» THE TASK
Each line that contains "homeostatic" needs to be copied from the listing.

» EXCERPTED DATA

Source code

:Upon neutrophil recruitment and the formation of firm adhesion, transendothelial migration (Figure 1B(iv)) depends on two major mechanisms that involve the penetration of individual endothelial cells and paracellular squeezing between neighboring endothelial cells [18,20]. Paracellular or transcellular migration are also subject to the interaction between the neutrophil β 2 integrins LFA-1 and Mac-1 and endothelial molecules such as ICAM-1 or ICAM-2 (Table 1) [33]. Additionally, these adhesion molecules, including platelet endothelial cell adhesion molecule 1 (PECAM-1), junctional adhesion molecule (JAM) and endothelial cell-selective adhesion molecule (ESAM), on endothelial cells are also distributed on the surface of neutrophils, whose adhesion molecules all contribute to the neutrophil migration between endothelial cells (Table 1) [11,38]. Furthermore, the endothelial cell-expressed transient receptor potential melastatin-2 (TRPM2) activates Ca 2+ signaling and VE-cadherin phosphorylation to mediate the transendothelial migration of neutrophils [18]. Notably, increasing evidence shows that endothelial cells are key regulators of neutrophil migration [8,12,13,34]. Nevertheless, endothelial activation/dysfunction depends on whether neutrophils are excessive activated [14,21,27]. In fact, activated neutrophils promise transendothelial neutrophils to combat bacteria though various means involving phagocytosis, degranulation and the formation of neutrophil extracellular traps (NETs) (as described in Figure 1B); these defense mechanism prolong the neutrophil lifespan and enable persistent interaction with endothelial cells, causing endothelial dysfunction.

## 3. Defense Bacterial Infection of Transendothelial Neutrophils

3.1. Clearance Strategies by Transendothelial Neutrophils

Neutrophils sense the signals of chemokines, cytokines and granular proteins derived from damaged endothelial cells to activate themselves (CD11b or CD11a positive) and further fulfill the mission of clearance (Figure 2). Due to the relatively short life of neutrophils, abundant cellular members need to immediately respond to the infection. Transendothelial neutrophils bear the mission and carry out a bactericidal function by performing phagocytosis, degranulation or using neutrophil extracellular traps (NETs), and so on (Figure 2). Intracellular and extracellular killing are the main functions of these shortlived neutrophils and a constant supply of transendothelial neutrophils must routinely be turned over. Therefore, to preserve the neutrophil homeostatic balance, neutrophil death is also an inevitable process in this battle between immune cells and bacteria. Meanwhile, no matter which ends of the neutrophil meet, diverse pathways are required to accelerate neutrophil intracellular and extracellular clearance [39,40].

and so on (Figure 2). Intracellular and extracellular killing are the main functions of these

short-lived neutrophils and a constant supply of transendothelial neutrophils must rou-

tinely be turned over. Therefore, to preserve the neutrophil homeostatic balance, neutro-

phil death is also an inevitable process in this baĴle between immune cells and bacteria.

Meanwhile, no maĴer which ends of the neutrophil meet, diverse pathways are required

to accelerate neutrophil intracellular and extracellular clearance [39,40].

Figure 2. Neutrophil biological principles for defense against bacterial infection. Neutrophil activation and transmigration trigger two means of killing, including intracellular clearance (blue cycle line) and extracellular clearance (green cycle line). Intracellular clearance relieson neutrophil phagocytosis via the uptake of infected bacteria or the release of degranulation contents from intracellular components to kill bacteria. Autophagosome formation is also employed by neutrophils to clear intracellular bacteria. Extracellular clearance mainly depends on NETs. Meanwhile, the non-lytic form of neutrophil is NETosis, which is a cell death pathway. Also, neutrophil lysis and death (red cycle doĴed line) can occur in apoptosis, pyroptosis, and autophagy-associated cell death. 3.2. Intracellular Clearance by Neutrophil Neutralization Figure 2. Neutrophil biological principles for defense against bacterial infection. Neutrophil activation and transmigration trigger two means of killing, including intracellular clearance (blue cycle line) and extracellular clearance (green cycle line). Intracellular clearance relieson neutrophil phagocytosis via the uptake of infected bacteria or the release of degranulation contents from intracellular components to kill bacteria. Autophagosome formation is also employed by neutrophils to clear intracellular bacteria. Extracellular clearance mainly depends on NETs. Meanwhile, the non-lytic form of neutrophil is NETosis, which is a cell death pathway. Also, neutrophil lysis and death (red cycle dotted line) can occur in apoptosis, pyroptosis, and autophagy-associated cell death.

» THE ANSWER
Neutrophils sense the signals of chemokines, cytokines and granular proteins derived from damaged endothelial cells to activate themselves (CD11b or CD11a positive) and further fulfill the mission of clearance (Figure 2). Due to the relatively short life of neutrophils, abundant cellular members need to immediately respond to the infection. Transendothelial neutrophils bear the mission and carry out a bactericidal function by performing phagocytosis, degranulation or using neutrophil extracellular traps (NETs), and so on (Figure 2). Intracellular and extracellular killing are the main functions of these shortlived neutrophils and a constant supply of transendothelial neutrophils must routinely be turned over. Therefore, to preserve the neutrophil homeostatic balance, neutrophil death is also an inevitable process in this battle between immune cells and bacteria. Meanwhile, no matter which ends of the neutrophil meet, diverse pathways are required to accelerate neutrophil intracellular and extracellular clearance [39,40].
tinely be turned over. Therefore, to preserve the neutrophil homeostatic balance, neutro-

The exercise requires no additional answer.